McClatchy cuts workforce 10 percent
Battered by declining revenue and profits, The McClatchy Co., which owns The Modesto Bee, announced a 10 percent cut in its work force Monday.
The decision will eliminate 1,400 jobs companywide. The Modesto Bee is cutting 15 jobs, or 4 percent of its work force; The Sacramento Bee is cutting 86 jobs, or 8 percent of its staff; and The Fresno Bee, 44 people, or 7 percent of its staff.
Monday's announcement comes just two months after 11 Modesto Bee employees accepted voluntary buyouts.
"We've been very effective at managing our costs through attrition, filling critical positions as needed," said Margaret Randazzo, president and publisher of The Modesto Bee.
Asked about additional cuts, Randazzo said this downsizing is meant to minimize the need for future reductions in The Bee's work force.
"We cannot provide absolute promises, but that's our intent," she said.
Randazzo added that The Bee will continue to look for operating efficiencies with its sister McClatchy papers in California.
The 15 employees being laid off work in The Bee's advertising, circulation and operations divisions. They will leave at the end of the week, with severance packages and health benefits based on tenure with The Bee.
No newsroom employees were laid off.
"Our mission of public service journalism is unchanged. That's the center of everything we do," Randazzo said. "Our audience continues to grow. We reach 74 percent of this market in any given week through our online and print products."
McClatchy has prided itself on avoiding across-the-board layoffs even as it has used buyouts and attrition to cut its work force by 13 percent since April 2006.

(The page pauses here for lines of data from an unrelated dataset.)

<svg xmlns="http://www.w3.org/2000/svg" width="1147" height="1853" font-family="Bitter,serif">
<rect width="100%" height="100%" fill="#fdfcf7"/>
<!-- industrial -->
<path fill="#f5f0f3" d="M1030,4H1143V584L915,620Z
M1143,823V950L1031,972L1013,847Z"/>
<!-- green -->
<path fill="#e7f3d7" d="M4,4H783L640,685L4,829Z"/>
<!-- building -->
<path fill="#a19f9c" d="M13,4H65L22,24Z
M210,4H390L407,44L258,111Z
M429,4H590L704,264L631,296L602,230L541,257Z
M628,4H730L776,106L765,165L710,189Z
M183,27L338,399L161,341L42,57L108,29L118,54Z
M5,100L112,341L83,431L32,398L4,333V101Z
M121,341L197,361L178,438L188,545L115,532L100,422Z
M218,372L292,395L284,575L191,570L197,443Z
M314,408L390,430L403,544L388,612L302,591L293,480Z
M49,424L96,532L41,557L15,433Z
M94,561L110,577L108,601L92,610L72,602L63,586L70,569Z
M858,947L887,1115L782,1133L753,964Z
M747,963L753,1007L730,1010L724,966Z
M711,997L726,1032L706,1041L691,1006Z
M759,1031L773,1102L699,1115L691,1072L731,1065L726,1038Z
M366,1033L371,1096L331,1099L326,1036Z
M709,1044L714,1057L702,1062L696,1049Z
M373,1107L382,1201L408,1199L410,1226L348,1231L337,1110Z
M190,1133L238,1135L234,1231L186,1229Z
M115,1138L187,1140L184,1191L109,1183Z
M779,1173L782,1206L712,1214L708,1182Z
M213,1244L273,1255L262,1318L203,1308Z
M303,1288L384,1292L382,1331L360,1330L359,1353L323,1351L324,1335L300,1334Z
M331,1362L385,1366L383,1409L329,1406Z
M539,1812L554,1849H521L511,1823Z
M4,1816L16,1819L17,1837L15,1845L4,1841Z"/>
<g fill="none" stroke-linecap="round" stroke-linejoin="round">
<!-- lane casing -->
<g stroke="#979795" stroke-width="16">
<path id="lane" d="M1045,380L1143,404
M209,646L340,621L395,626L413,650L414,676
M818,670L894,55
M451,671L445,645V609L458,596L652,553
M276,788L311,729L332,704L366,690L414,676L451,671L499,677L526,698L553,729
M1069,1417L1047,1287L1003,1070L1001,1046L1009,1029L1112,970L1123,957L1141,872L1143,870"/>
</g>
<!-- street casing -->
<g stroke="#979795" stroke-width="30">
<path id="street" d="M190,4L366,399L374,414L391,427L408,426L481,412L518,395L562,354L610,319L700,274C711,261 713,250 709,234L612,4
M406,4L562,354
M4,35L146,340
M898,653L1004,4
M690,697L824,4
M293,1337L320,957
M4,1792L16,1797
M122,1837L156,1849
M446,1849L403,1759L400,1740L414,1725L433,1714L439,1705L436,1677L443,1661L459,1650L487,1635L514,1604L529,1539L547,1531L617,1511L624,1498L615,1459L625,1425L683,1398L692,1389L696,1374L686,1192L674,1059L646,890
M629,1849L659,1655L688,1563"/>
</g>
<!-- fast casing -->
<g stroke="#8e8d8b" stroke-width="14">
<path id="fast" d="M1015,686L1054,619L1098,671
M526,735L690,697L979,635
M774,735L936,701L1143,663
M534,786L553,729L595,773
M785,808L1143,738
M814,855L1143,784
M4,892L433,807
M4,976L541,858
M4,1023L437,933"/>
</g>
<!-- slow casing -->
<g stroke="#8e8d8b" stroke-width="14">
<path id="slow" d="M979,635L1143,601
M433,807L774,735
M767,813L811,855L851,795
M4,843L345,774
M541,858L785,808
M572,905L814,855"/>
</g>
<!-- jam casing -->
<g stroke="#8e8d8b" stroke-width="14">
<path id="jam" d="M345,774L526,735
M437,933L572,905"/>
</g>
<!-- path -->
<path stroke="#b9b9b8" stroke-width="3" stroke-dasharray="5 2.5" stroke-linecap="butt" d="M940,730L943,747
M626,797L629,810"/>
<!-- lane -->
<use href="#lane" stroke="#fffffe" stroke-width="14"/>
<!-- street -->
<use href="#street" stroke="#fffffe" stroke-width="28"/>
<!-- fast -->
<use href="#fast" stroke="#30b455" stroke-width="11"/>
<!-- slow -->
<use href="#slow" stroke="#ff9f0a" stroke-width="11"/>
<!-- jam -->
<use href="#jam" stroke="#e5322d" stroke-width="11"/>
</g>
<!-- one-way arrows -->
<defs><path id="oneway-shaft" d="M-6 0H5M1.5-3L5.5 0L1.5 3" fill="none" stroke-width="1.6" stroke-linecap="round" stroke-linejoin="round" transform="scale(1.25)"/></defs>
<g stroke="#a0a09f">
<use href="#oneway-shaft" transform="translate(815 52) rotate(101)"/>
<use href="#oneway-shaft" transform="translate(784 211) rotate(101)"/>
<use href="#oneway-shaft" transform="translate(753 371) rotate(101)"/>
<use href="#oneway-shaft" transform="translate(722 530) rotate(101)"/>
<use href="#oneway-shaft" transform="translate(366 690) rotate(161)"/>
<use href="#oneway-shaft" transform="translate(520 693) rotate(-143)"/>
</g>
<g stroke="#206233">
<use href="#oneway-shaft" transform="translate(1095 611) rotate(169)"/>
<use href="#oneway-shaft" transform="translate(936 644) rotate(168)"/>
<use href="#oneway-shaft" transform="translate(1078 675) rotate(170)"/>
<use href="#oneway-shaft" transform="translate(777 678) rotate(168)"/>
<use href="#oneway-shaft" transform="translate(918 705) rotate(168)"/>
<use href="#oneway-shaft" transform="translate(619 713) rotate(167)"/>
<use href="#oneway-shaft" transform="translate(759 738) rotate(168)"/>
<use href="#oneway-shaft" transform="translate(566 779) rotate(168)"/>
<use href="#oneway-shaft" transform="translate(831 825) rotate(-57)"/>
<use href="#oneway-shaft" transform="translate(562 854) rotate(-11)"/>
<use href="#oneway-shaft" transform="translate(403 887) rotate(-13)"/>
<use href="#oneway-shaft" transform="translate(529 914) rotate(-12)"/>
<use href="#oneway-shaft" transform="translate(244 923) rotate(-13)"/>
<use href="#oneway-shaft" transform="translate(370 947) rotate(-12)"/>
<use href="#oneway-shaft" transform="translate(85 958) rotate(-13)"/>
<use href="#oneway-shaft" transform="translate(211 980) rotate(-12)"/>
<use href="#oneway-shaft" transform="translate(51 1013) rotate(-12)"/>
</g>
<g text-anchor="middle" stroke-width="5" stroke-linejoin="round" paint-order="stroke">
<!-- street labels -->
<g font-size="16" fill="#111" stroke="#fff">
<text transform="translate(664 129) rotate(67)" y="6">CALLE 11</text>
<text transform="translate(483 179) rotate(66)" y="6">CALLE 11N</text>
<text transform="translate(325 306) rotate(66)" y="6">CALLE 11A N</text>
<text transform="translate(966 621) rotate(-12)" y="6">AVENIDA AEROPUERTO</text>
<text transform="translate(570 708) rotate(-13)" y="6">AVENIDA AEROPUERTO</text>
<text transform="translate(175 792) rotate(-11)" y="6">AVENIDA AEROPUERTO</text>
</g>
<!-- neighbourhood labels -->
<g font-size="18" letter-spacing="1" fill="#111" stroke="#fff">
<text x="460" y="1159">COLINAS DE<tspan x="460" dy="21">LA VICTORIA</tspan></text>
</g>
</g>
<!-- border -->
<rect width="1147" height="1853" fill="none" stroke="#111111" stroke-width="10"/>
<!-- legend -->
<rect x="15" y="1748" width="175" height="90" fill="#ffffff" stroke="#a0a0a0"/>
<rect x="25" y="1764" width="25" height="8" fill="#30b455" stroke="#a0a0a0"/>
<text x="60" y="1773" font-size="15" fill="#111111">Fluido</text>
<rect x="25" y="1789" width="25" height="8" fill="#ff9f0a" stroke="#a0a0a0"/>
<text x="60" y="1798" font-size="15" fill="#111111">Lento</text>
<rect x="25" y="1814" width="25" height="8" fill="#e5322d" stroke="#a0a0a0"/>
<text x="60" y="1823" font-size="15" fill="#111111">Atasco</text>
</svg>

But with the company struggling and its stock price down about 80 percent in two years, McClatchy said it had to act more decisively to reduce costs as it transitions to a company more fully focused on the Internet. In a separate announcement, McClatchy said its May revenue fell 15.1 percent; ad sales fell 16.6 percent.
"The effects of the current national economic downturn -- particularly in real estate, auto and employment advertising -- make it essential that we move faster now to realign our work force and make our operations more efficient," Chairman and Chief Executive Officer Gary Pruitt said in a prepared statement.
The job cuts are designed to save about $70 million a year as part of a larger plan to reduce total costs by $95 million to $100 million a year.
McClatchy is the third-largest newspaper chain in the country. Besides the three Bees, the company's 30 daily newspapers include the Merced Sun-Star, San Luis Obispo Tribune, Miami Herald, Kansas City Star, Fort Worth Star-Telegram and Charlotte Observer.
The economic downturn has been another big blow to publishers, particularly McClatchy. The company gets a third of its revenue from California and Florida, two of the states hardest hit by the crash in the housing market.
Despite falling profits, McClatchy has been moving to reduce quickly the heavy debt load generated by its 2006 purchase of Knight Ridder. The company paid about $4 billion, plus $2 billion in debt assumption, for the rival chain. Currently, McClatchy owes nearly $2.4 billion but expects to reduce that to $2 billion by year's end, putting extra pressure on the company to cut costs.